Das besondere bei uns ist unser Kundenkreis. Während normale Sozialstationen oder Pflegedienste spätestens bei nächtlichem Bedarf an ihre Grenzen gelangen, sind wir 24 Stunden, 7 Tage die Woche da und erbringen unsere Leistungen. Menschen mit Pflegegrad 2 und 3 sind bei uns nur im geringen Umfang vertreten. Menschen mit den hohen Pflegegraden 4 und 5, die sonst kaum einer versorgen kann (und die dann ins Heim kommen) sind unser hauptsächlicher Kund*innenkreis. Und alle sind aufgrund ihrer Erkrankungen oder Behinderungen eine Hochrisikogruppe.

Nun redet alle Welt von Intensivstationen und Krankenhäusern. Manchmal noch von Behinderteneinrichtungen und Altenheimen.
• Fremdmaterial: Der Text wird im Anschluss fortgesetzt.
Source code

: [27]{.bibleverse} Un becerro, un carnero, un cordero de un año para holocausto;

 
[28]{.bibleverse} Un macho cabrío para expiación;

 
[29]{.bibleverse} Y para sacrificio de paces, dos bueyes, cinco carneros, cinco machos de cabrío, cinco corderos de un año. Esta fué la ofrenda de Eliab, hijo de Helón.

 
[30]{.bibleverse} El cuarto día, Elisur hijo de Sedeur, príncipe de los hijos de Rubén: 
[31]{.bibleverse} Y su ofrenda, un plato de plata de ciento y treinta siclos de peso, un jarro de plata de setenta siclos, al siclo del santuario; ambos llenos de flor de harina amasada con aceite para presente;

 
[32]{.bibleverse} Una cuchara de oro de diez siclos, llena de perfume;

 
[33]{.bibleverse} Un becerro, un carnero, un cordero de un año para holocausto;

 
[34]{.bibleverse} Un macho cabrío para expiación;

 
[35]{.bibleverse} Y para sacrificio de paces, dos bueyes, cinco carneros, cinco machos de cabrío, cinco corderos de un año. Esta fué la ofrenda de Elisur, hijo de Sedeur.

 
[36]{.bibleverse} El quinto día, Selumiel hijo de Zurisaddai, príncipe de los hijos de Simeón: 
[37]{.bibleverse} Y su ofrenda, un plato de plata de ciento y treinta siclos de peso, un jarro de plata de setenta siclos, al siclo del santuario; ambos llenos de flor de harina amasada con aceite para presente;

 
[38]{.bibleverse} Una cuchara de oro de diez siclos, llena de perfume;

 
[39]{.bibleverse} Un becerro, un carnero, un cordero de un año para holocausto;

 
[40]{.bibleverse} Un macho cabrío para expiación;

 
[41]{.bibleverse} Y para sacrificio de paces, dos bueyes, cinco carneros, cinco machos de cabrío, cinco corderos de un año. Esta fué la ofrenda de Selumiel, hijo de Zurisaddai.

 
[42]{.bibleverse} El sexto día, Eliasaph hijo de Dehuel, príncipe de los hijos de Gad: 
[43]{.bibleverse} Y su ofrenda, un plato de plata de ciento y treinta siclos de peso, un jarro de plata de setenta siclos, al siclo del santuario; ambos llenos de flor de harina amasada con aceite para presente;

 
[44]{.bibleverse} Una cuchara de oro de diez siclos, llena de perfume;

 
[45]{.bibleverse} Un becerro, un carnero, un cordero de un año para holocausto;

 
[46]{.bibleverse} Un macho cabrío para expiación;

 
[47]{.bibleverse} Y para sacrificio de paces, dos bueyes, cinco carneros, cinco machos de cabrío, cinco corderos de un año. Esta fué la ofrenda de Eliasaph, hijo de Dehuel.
Nie redet einer von Assistenzdiensten oder hat ein Augenmerk darauf. Dabei gibt es in der Republik etliche von uns. Uns fehlt es an Schutzausrüstungen. Wir fangen jetzt an, Mundschutz in Heimarbeit erstellen zu lassen: https://media.essen.de/media/wwwessende/aemter/0115_1/pressereferat/Mund-Nasen-Schutz__Naehanleitung_2020_Feuerwehr_Essen.pdf

Ansprechpartner*innen gibt es natürlich beim Gesundheitsamt keine, die sind genauso überlastet wie wir. Wenn Corona jetzt in unseren Reihen zuschlägt, können wir unsere Kund*innen nicht wirklich schützen. Eine Quarantäne einer Kundin könnten wir so nicht durchführen. Heute, am Vorabend der Krise könnten wir sie vielleicht noch - aber nur vielleicht - im Krankenhaus "loswerden". Spitzt sich die Lage zu, sind wir auf uns alleine gestellt. Und kommt es zu italienischen Verhältnissen ist schon klar, wer aufgrund der Vorerkrankungen vor der Krankenhaustür bleibt.
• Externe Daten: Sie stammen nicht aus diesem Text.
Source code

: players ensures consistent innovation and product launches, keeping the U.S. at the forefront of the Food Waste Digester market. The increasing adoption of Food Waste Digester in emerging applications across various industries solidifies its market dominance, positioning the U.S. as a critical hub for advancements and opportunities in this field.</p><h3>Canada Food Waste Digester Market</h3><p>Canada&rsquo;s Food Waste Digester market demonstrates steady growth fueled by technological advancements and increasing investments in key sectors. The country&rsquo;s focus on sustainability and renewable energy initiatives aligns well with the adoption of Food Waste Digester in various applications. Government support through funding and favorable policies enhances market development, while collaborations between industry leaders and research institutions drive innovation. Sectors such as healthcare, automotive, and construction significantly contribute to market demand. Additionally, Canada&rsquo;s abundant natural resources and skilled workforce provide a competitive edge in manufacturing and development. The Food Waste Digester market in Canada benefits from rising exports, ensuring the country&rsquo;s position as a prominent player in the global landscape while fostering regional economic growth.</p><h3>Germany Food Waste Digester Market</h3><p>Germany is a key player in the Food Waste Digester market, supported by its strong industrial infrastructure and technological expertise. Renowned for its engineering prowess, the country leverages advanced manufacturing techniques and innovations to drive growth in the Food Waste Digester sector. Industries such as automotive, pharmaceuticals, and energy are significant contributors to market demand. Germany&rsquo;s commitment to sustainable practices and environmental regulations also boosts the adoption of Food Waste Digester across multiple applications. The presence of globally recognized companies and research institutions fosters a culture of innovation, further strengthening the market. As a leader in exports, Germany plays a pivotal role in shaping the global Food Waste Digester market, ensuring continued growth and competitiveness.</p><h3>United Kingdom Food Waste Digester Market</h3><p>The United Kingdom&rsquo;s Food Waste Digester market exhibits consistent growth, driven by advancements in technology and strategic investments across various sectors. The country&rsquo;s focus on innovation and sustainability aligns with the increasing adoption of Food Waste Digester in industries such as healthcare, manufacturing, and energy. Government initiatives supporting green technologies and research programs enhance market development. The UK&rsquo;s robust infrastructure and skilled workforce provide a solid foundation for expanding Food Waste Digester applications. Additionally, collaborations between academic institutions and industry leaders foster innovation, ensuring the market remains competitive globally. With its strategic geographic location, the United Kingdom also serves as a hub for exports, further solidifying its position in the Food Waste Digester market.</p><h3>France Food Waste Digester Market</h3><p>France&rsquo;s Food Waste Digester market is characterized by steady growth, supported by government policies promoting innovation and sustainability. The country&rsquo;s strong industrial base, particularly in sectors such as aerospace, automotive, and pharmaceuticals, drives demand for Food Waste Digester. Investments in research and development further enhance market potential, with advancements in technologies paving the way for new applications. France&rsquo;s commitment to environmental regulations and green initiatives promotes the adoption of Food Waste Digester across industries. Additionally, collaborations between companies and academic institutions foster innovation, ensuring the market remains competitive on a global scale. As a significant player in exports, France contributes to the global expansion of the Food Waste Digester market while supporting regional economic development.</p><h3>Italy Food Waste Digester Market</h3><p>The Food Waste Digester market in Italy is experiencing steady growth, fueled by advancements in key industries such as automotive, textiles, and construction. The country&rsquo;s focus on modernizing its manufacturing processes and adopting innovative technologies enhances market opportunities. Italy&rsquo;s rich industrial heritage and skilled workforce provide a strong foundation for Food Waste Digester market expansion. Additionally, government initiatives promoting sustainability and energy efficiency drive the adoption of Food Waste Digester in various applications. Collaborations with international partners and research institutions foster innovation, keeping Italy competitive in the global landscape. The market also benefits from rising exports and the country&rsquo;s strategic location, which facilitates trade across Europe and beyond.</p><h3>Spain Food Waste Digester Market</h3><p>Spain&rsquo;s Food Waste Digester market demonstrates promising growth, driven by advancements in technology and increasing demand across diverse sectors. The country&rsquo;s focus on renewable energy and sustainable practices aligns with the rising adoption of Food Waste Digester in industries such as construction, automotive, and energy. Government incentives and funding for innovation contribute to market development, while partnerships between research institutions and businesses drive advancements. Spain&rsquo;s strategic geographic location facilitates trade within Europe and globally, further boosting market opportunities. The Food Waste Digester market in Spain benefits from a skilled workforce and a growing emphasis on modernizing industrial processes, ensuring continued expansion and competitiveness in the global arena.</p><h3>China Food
Eine öffentliche Aufmerksamkeit täte uns gut. Nein, nicht uns persönlich, sondern den selbstbestimmt lebenden behinderten Menschen, deren Interessen wir umsetzen und für die wir unsere Arbeit erbringen. Da habt ihr von den Medien die Möglichkeit. Ich selber bin im fab die leitende Pflegekraft, das ist sowas wie die Pflegedienstleitung in anderen Diensten. Zusammen mit meinem Kollegen leite ich diesen großen Dienst. Wir sind in Kassel beheimatet, ich würde mich wirklich freuen, wenn ihr über uns berichten würdet.